Female. Slightly larger and darker than male. Total length 6.90. Carapace length 3.41, width 2.59, color and pattern as in male. Eye diameters and interdistances AME: 0.15, ALE: 0.12, PME: 0.13, PLE: 0.12, AMEAME: 0.05, AMEALE: 0.04, PMEPME: 0.13, PMEPLE: 0.12, MOQ: AW: 0.26, PW: 0.34, Length: 0.27. Sternum pale brown. Pre-coxal triangles as in male. Leg measurements: I 6.36 (1.70, 0.71, 1.59, 1.20, 1.16), II 5.10 (1.30, 0.75, 1.27, 0.87, 0.91), III 4.98 (1.32, 0.66, 0.90, 1.10, 1.00), IV 7.46 (1.74, 0.91, 1.64, 1.80, 1.37). Tarsal tenent setae as in males. Leg spination III: P–T pl2, d1, rl2, v2–2–2 Mt 11; IV: P v1 T pl2, d1, rl2, v2–2–2. Epigyne (Fig. 8A, B) dark reddish brown and strongly sclerotized.
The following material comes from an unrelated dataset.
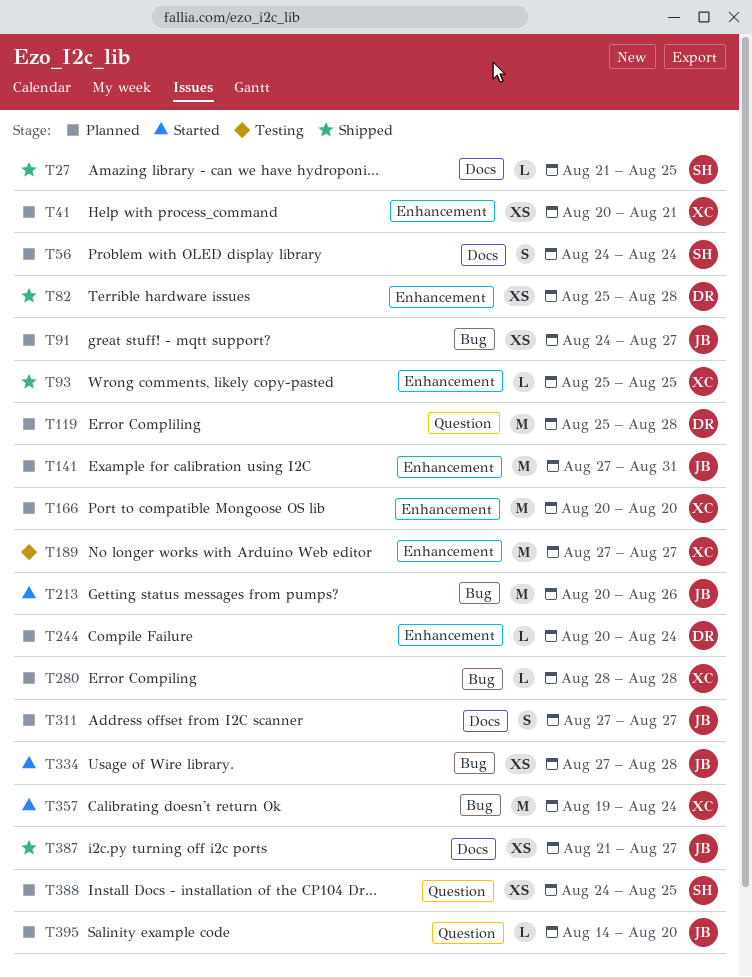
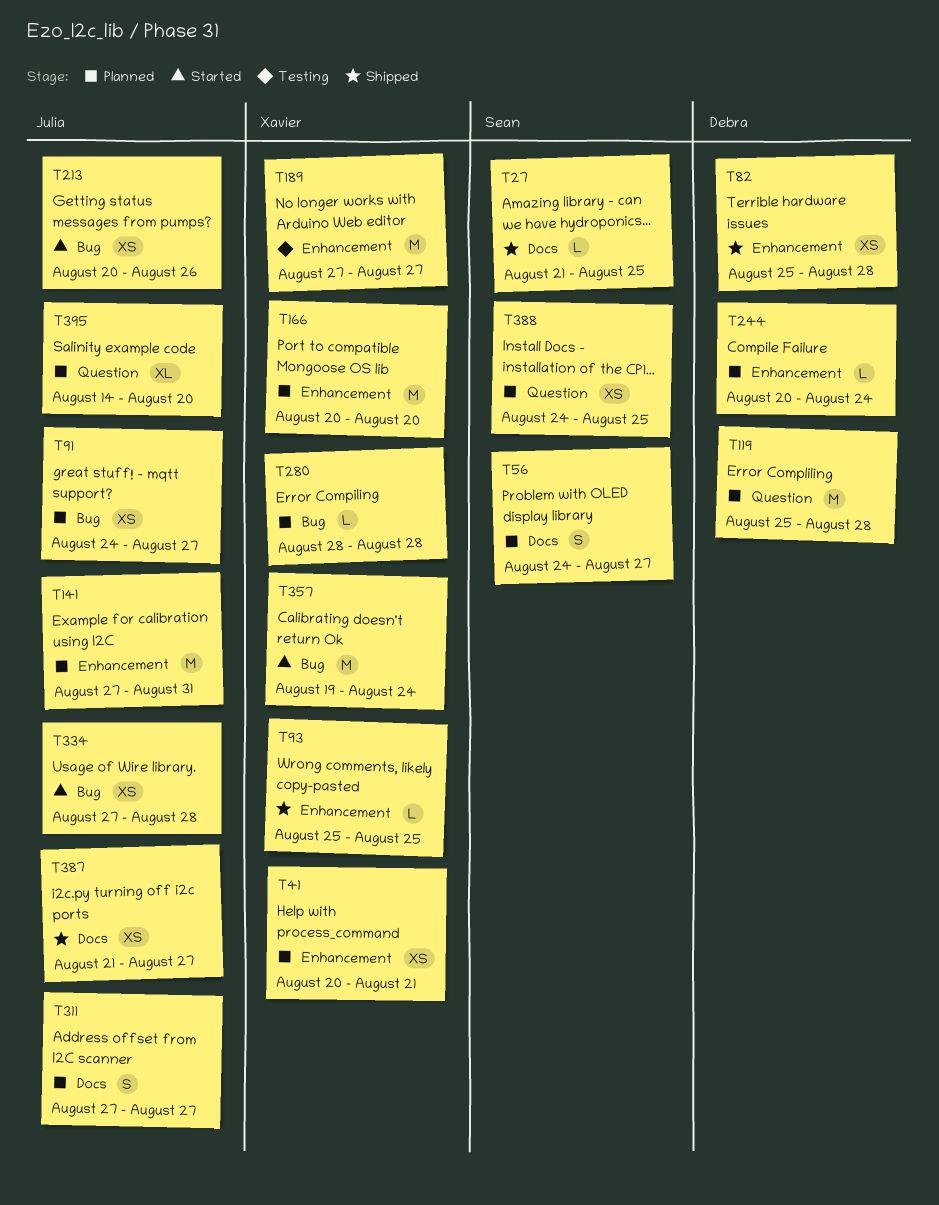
T56, due: Aug 24 -> Aug 27
T213, estimate: M -> XS
T395, estimate: L -> XL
Copulatory openings small, relatively close together. Cul de sacs quite elongated, anterior spermathecae very small, approximately three times the diameter of the posterior pair. Epigynal groove wide.

Etymology

The species is named after type locality; noun in apposition.

Distribution

Known only from the type locality.

Acknowledgements

The manuscript benefitted greatly from comments by Bernhard A. Huber, Jan Bosselaers and an anonymous referee. Sarah Crews checked the English. Sergei Zonstein, Grace Kioko, and Charles Warui provided constructive comments. Sese Joshua and the Invertebrate Zoology Section team at the National Museums of Kenya helped in field collections. The study was financially supported by the National Natural Science Foundation of China to Shuqiang Li (NSFC-31530067).